Last year, I pointed to Americans who fled climate events in one state only to face political oppression in another state as an example of the mounting climate-related conflicts. But that list wasn’t exhaustive. 

This one isn’t either, but in honor of Earth Day, it’s worth ringing the alarm yet again. Here are some of the climate-related conflicts that are already gripping the nation.

Water fights

In states that experience droughts, we’re already seeing communities in dispute over water access and use. In Arizona, for example, the city of Scottsdale is planning to end a water-sharing agreement with a neighboring town after a drought forced the federal government to limit the water Arizona can get from the Colorado River. That neighboring town is now searching for another water source.

Thus far, disputes like these are being handled using pens and paperwork, but who knows what they might look like if, as predicted, droughts become more common and things get direr?

Immigration fights

Climate change also perpetuates immigration crises, and the U.S. is experiencing this first-hand. Millions of people have been forced to flee countries like Mexico, where high temperatures, water shortages and crop failures have ravaged cities and caused residents to flee in search of a better life. Millions more have left central American countries that have been devastated by hurricanes and other climate-induced disasters.

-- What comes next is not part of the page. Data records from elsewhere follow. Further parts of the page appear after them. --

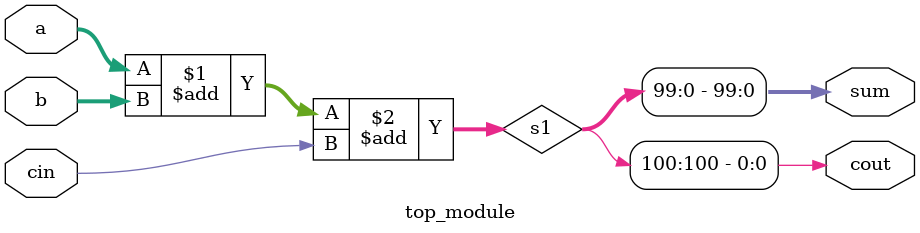
<source format=v>
/*Create a 100-bit binary adder. The adder adds two 100-bit numbers and a carry-in to produce a 100-bit sum and carry out.*/
module top_module( 
    input [99:0] a, b,
    input cin,
    output cout,
    output [99:0] sum );
    wire [100:0]s1;
    assign s1= a+b+cin;
    assign sum=s1[99:0];
    assign cout =s1[100];
endmodule

</source>
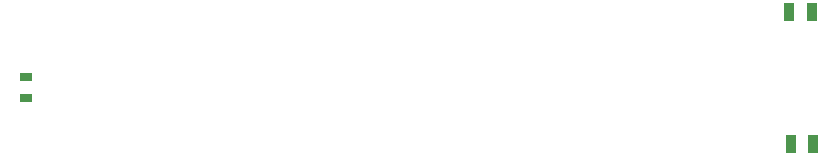
<source format=gbr>
%TF.GenerationSoftware,KiCad,Pcbnew,(5.1.2)-1*%
%TF.CreationDate,2019-05-30T14:12:01+02:00*%
%TF.ProjectId,LEOLED_rev1,4c454f4c-4544-45f7-9265-76312e6b6963,1*%
%TF.SameCoordinates,Original*%
%TF.FileFunction,Paste,Bot*%
%TF.FilePolarity,Positive*%
%FSLAX46Y46*%
G04 Gerber Fmt 4.6, Leading zero omitted, Abs format (unit mm)*
G04 Created by KiCad (PCBNEW (5.1.2)-1) date 2019-05-30 14:12:01*
%MOMM*%
%LPD*%
G04 APERTURE LIST*
%ADD10R,0.970000X1.500000*%
%ADD11R,1.000000X0.670000*%
G04 APERTURE END LIST*
D10*
X71955000Y24700000D03*
X70045000Y24700000D03*
X71855000Y35900000D03*
X69945000Y35900000D03*
D11*
X5300000Y30375000D03*
X5300000Y28625000D03*
M02*

</source>
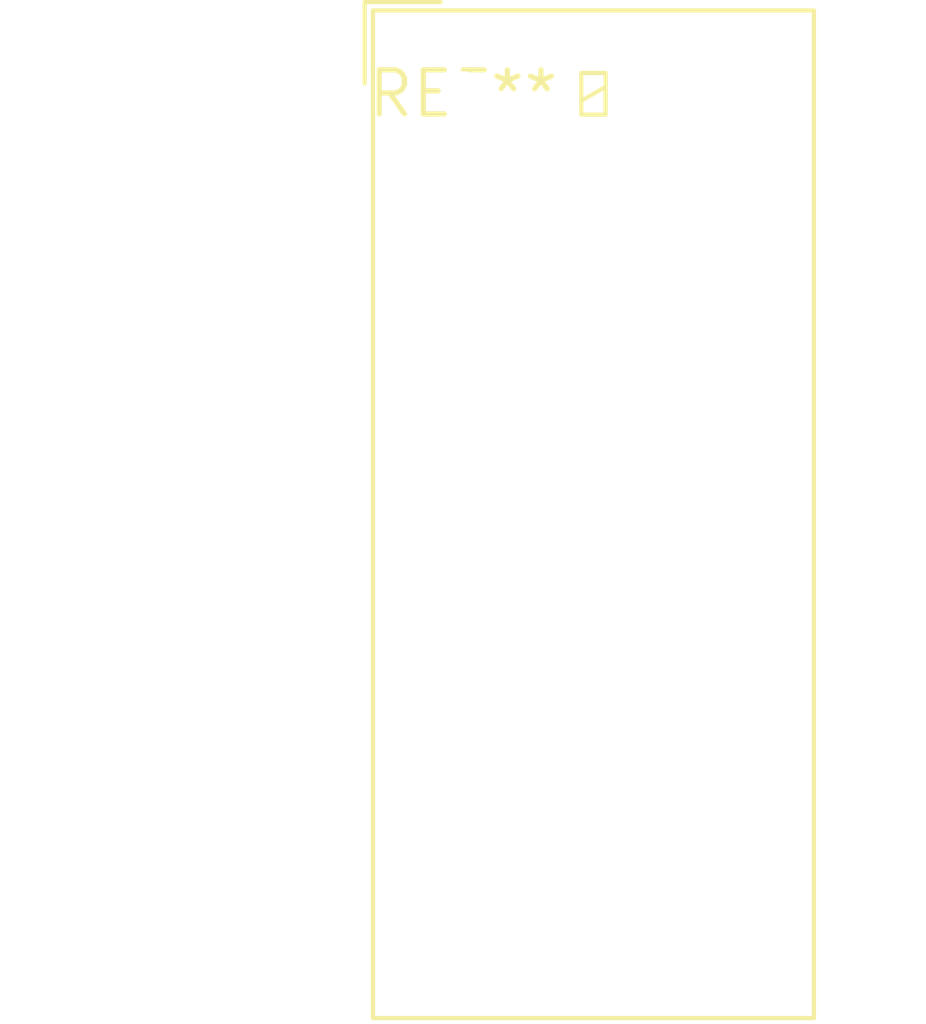
<source format=kicad_pcb>
(kicad_pcb (version 20240108) (generator pcbnew)

  (general
    (thickness 1.6)
  )

  (paper "A4")
  (layers
    (0 "F.Cu" signal)
    (31 "B.Cu" signal)
    (32 "B.Adhes" user "B.Adhesive")
    (33 "F.Adhes" user "F.Adhesive")
    (34 "B.Paste" user)
    (35 "F.Paste" user)
    (36 "B.SilkS" user "B.Silkscreen")
    (37 "F.SilkS" user "F.Silkscreen")
    (38 "B.Mask" user)
    (39 "F.Mask" user)
    (40 "Dwgs.User" user "User.Drawings")
    (41 "Cmts.User" user "User.Comments")
    (42 "Eco1.User" user "User.Eco1")
    (43 "Eco2.User" user "User.Eco2")
    (44 "Edge.Cuts" user)
    (45 "Margin" user)
    (46 "B.CrtYd" user "B.Courtyard")
    (47 "F.CrtYd" user "F.Courtyard")
    (48 "B.Fab" user)
    (49 "F.Fab" user)
    (50 "User.1" user)
    (51 "User.2" user)
    (52 "User.3" user)
    (53 "User.4" user)
    (54 "User.5" user)
    (55 "User.6" user)
    (56 "User.7" user)
    (57 "User.8" user)
    (58 "User.9" user)
  )

  (setup
    (pad_to_mask_clearance 0)
    (pcbplotparams
      (layerselection 0x00010fc_ffffffff)
      (plot_on_all_layers_selection 0x0000000_00000000)
      (disableapertmacros false)
      (usegerberextensions false)
      (usegerberattributes false)
      (usegerberadvancedattributes false)
      (creategerberjobfile false)
      (dashed_line_dash_ratio 12.000000)
      (dashed_line_gap_ratio 3.000000)
      (svgprecision 4)
      (plotframeref false)
      (viasonmask false)
      (mode 1)
      (useauxorigin false)
      (hpglpennumber 1)
      (hpglpenspeed 20)
      (hpglpendiameter 15.000000)
      (dxfpolygonmode false)
      (dxfimperialunits false)
      (dxfusepcbnewfont false)
      (psnegative false)
      (psa4output false)
      (plotreference false)
      (plotvalue false)
      (plotinvisibletext false)
      (sketchpadsonfab false)
      (subtractmaskfromsilk false)
      (outputformat 1)
      (mirror false)
      (drillshape 1)
      (scaleselection 1)
      (outputdirectory "")
    )
  )

  (net 0 "")

  (footprint "Relay_DPDT_Omron_G2RL-2" (layer "F.Cu") (at 0 0))

)

</source>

Speaking to CNBC last year, Andrew Harper, a United Nations refugee expert, said, “Climate change is reinforcing underlying vulnerabilities and grievances that may have existed for decades, but which are now leading to people having no other choice but to move.” 

The trek migrants are forced to make to reach the U.S.-Mexico border has become more deadly due to climate change, which could be a boon to smugglers looking to take advantage of desperate refugees. And when migrants do arrive, they’re immediately thrust into our national political disputes over whether they should be allowed to stay. It’s a clear example of how neglect for climate has the downstream impact of feeding conflict. 

Food fights

Climate change also devastates the global food supply chain. 

In 2020, the Department of Agriculture shared a report that found climate change is “likely to diminish continued progress on global food security” as a result of disruptions in production, price increases, interrupted transportation routes, and diminished food safety. 

We’re already experiencing this. For example, droughts across the U.S. have endangered wheat production and contributed to price increases at a time when the global supply chain is being severely impeded due to Russia’s attack on Ukraine. 

Beyond that, experts have warned extreme weather events around the world could keep U.S. food prices high for the foreseeable future, and the sociopolitical impacts of that are clear. Conservative opposition to a robust social safety net leaves millions of Americans in danger of poverty and hunger if prices increase. And as the Biden administration is discovering, inflation — no matter whose fault it is — is a political vulnerability that runs the risk of motivating some voters to do erratic things, like potentially handing Republicans control of the House and Senate. Yet again, we see the uncertain future of conflict that awaits us if we don’t get climate change under control.